Strong case—especially on productivity spillovers and the trade dimension. The historical evidence is hard to dispute.
What feels underexplored is the constraint side: today’s global system isn’t the same one early industrializers entered. Supply chains are consolidated, standards are higher, and incumbents (especially China) operate at a scale that makes late entry structurally harder.
So the question isn’t just whether manufacturing matters—it’s what pathways to industrialization are still realistically open.
This is a well thought out and much-needed corrective to the increasingly fashionable “services leapfrog” narrative. The historical record is remarkably consistent: sustained high-income transitions have run through manufacturing because manufacturing uniquely concentrates productivity growth, scale effects, and export discipline in ways services rarely can. The evidence you marshal from UNIDO and the growth episodes literature makes that difficult to dismiss.
Where I’d extend the discussion slightly is not in questioning manufacturing’s centrality, but in clarifying what kind of manufacturing now matters. The classical pathway was labour-intensive industrial absorption. The emerging pathway may be less about sheer factory employment and more about capability accumulation — engineering density, supply chain integration, materials science, process innovation. In other words, manufacturing as a knowledge ecosystem, not just a jobs engine.
That doesn’t weaken your thesis — it strengthens it. If anything, it suggests industrialization is becoming even more foundational, because the countries that control advanced manufacturing architectures increasingly set the terms of global trade, technology diffusion, and even geopolitical leverage.

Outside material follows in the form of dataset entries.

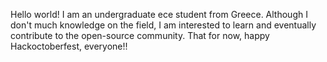 Hello world!
I am an undergraduate ece student from Greece.
Although I don't much knowledge on the field, I am interested to learn and eventually contribute to the open-source community.
That for now, happy Hackoctoberfest, everyone!!
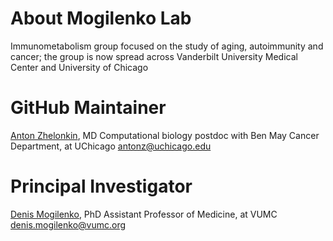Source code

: # About Mogilenko Lab 
Immunometabolism group focused on the study of aging, autoimmunity and cancer; the group is now spread across Vanderbilt University Medical Center and University of Chicago

# GitHub Maintainer 
[Anton Zhelonkin](https://github.com/tony-zhelonkin), MD
Computational biology postdoc with Ben May Cancer Department, at UChicago
antonz@uchicago.edu

# Principal Investigator 
[Denis Mogilenko](https://www.vumc.org/viiii/person/denis-mogilenko-phd), PhD
Assistant Professor of Medicine, at VUMC
denis.mogilenko@vumc.org


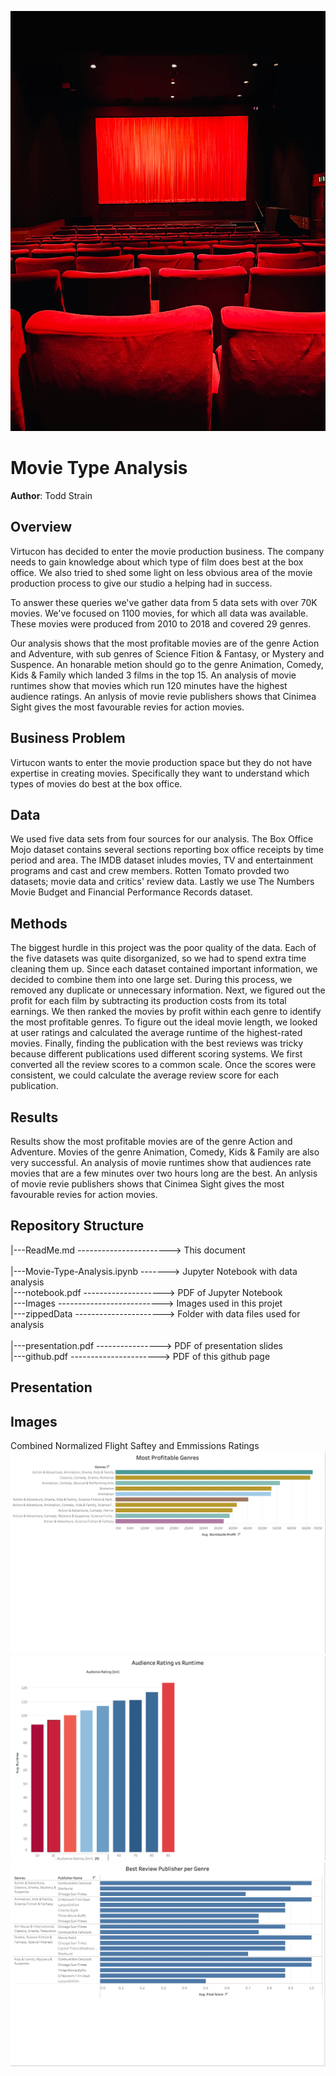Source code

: ![Movies](images/movietheatre.jpg)
# Movie Type Analysis

**Author**: Todd Strain

## Overview
Virtucon has decided to enter the movie production business. The company needs to gain knowledge about which type of film does best at the box office.  We also tried to shed some light on less obvious area of the movie production process to give our studio a helping had in success.

To answer these queries we've gather data from 5 data sets with over 70K movies. We've focused on 1100 movies, for which all data was available. These movies were produced from 2010 to 2018 and covered 29 genres.

Our analysis shows that the most profitable movies are of the genre Action and Adventure, with sub genres of Science Fition & Fantasy, or Mystery and Suspence. An honarable metion should go to the genre Animation, Comedy, Kids & Family which landed 3 films in the top 15. An analysis of movie runtimes show that movies which run 120 minutes have the highest audience ratings. An anlysis of movie revie publishers shows that Cinimea Sight gives the most favourable revies for action movies.



## Business Problem
Virtucon wants to enter the movie production space but they do not have expertise in creating movies. Specifically they want to understand which types of movies do best at the box office.

## Data
We used five data sets from four sources for our analysis. The Box Office Mojo dataset contains several sections reporting box office receipts by time period and area. The IMDB dataset inludes movies, TV and entertainment programs and cast and crew members. Rotten Tomato provded two datasets; movie data and critics' review data. Lastly we use The Numbers Movie Budget and Financial Performance Records dataset.

## Methods
The biggest hurdle in this project was the poor quality of the data. Each of the five datasets was quite disorganized, so we had to spend extra time cleaning them up. Since each dataset contained important information, we decided to combine them into one large set. During this process, we removed any duplicate or unnecessary information. Next, we figured out the profit for each film by subtracting its production costs from its total earnings. We then ranked the movies by profit within each genre to identify the most profitable genres. To figure out the ideal movie length, we looked at user ratings and calculated the average runtime of the highest-rated movies. Finally, finding the publication with the best reviews was tricky because different publications used different scoring systems. We first converted all the review scores to a common scale. Once the scores were consistent, we could calculate the average review score for each publication.

## Results
Results show the most profitable movies are of the genre Action and Adventure. Movies of the genre Animation, Comedy, Kids & Family are also very successful. An analysis of movie runtimes show that audiences rate movies that are a few minutes over two hours long are the best. An anlysis of movie revie publishers shows that Cinimea Sight gives the most favourable revies for action movies.

## Repository Structure

|---ReadMe.md -----------------------> This document<br>  
|---Movie-Type-Analysis.ipynb -------> Jupyter Notebook with data analysis<br>
|---notebook.pdf --------------------> PDF of Jupyter Notebook<br>
|---Images --------------------------> Images used in this projet<br>
|---zippedData ----------------------> Folder with data files used for analysis<br>  
|---presentation.pdf ----------------> PDF of presentation slides<br>
|---github.pdf ----------------------> PDF of this github page<br>

## Presentation

## Images
Combined Normalized Flight Saftey and Emmissions Ratings
![Most Profitable Genres](images/MostProfitableGenres.png)
![Audience Review Runtime](images/AudienceRatingRuntime.png)
![BestReviewPub](images/BestReviewPub.png)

Really thoughtful piece. I enjoyed reading it.
I wonder how much of a countries ability to grow through industrialization is hindered by the existence of unions and minimum wages. In South Africa we have some of the worst unemployment statistics on the globe and industrialization has always been a discussion to address this. However reading an article like this makes me think that a countries ability to compete in global trade through industrialization would be impacted by the industries ability to reduce costs and scale. The minimum wage policies we have in South Africa hinder us from achieving this.
Lovely put together!
The flip side of the historical record matters too. Latin America's severe deindustrialization in the 1980s and 1990s coincided with decelerated growth. Africa's premature deindustrialization caused negative growth. Even OECD countries have experienced growth slowdowns alongside deindustrialization. The post industrial economy narrative often describes what happened to countries after they got rich, not a pathway for getting there.
Wind of Change
Agriculture and food industry >> Biogenesis editing and mass production by robots 🤖
Industrial Production >> accelerated by AI and robotics system
Service and Wellness >> Multitasking and 🆙 Skills Human
This article is quite interesting! However, it’s worth noting that the World Bank and IMF’s structural adjustment programs often don’t help most developing countries become industrialized. Instead, they tend to keep these countries focused on raw material production, which can hinder economic growth.